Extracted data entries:
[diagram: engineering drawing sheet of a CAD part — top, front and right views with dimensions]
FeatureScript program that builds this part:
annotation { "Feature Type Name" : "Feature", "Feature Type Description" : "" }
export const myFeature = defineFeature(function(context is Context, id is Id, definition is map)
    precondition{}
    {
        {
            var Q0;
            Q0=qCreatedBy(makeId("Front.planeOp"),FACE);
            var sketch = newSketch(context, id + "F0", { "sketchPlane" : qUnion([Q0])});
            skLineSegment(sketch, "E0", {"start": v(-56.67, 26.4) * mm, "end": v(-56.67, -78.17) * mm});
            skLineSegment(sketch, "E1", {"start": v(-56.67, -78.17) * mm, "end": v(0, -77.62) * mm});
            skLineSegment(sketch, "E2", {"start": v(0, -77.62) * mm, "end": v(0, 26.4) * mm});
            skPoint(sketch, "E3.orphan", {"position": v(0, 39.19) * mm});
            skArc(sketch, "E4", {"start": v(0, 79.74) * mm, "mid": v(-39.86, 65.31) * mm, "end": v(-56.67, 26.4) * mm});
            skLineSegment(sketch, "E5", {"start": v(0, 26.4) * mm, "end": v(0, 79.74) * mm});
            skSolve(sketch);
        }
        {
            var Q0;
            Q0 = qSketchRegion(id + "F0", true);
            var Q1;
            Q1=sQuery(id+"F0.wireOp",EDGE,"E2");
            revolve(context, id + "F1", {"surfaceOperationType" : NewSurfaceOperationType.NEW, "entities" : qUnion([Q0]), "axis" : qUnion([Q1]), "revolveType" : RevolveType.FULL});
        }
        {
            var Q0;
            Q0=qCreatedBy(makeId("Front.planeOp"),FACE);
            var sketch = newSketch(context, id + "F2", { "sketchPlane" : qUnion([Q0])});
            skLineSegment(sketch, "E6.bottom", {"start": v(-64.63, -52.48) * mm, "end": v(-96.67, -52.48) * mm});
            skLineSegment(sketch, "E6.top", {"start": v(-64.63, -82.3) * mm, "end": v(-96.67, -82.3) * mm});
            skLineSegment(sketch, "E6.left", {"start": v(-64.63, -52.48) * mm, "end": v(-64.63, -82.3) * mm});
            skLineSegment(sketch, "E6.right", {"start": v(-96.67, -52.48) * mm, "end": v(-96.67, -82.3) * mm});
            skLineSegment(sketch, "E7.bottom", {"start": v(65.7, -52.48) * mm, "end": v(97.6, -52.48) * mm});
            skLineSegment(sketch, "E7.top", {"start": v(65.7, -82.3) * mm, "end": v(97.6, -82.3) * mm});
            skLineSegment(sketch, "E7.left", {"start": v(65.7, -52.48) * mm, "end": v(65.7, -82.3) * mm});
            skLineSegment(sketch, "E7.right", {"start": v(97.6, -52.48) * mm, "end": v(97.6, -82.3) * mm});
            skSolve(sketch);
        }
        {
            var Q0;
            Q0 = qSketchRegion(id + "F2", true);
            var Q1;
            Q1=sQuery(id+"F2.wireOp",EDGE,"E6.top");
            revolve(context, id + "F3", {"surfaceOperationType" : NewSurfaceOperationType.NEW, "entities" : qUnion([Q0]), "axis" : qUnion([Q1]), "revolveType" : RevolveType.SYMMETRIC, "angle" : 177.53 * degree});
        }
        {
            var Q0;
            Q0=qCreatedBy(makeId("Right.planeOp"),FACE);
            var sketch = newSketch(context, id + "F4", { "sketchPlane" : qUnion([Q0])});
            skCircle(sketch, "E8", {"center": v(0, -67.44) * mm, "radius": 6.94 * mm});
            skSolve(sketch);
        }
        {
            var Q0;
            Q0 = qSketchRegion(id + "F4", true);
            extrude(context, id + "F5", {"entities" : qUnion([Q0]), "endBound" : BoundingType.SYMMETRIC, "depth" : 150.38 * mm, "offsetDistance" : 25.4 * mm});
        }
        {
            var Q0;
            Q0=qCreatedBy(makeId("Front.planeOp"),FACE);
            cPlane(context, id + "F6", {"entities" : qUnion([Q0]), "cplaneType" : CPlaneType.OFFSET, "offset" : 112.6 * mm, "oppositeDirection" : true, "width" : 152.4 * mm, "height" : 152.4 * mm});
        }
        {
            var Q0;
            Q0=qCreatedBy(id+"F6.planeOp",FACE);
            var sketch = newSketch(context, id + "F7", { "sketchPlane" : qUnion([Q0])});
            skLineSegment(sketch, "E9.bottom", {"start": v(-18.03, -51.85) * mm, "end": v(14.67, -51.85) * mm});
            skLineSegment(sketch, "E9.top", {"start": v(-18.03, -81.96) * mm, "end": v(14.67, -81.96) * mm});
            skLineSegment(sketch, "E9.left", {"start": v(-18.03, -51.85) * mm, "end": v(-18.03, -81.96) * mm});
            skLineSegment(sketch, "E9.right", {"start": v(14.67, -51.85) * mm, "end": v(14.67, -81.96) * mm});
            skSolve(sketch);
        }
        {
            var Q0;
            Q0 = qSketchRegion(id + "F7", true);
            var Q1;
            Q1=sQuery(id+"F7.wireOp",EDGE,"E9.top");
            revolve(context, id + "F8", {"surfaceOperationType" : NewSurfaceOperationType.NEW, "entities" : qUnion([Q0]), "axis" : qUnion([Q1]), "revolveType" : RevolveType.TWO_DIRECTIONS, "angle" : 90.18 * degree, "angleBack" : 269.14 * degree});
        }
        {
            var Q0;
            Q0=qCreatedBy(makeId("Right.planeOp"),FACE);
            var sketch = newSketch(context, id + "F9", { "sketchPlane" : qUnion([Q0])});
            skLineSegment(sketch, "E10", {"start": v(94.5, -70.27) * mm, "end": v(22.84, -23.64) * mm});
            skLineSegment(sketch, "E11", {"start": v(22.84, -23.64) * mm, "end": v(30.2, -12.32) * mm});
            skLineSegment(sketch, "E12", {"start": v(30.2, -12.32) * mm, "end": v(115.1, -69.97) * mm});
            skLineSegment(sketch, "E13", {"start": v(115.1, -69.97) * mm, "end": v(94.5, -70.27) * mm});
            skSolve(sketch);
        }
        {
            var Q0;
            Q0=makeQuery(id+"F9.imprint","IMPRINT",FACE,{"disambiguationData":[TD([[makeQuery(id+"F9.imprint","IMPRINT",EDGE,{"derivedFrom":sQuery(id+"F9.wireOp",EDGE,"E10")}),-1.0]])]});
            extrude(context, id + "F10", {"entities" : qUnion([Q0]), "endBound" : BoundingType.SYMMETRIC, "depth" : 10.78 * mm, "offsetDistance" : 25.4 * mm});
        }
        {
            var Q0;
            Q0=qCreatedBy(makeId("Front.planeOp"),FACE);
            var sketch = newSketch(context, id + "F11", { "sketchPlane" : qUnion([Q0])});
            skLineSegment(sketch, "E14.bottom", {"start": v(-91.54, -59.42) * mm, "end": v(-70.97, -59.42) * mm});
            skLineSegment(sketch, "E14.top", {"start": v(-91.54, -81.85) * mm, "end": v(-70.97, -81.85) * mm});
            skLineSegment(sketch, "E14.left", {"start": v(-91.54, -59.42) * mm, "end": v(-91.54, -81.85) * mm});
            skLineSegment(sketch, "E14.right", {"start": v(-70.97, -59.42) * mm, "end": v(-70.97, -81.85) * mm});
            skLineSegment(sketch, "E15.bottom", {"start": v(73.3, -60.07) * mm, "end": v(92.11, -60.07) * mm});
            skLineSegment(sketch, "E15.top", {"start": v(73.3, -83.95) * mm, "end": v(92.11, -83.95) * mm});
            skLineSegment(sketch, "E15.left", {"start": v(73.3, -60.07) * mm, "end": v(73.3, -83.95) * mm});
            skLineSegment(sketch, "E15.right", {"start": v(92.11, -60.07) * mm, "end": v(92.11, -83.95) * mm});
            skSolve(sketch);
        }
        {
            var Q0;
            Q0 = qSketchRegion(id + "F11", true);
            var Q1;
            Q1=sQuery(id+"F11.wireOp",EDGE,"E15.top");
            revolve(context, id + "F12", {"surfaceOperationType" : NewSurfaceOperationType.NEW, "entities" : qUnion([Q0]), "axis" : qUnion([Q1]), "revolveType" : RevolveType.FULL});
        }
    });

__Your goal__
Copy the items from their beginning through the line containing "v(0, 39.19) *", swapping every "mm" for "cm" and leaving everything else unchanged.

__Answer to this task__
[diagram: engineering drawing sheet of a CAD part — top, front and right views with dimensions]
FeatureScript program that builds this part:
annotation { "Feature Type Name" : "Feature", "Feature Type Description" : "" }
export const myFeature = defineFeature(function(context is Context, id is Id, definition is map)
    precondition{}
    {
        {
            var Q0;
            Q0=qCreatedBy(makeId("Front.planeOp"),FACE);
            var sketch = newSketch(context, id + "F0", { "sketchPlane" : qUnion([Q0])});
            skLineSegment(sketch, "E0", {"start": v(-56.67, 26.4) * cm, "end": v(-56.67, -78.17) * cm});
            skLineSegment(sketch, "E1", {"start": v(-56.67, -78.17) * cm, "end": v(0, -77.62) * cm});
            skLineSegment(sketch, "E2", {"start": v(0, -77.62) * cm, "end": v(0, 26.4) * cm});
            skPoint(sketch, "E3.orphan", {"position": v(0, 39.19) * cm});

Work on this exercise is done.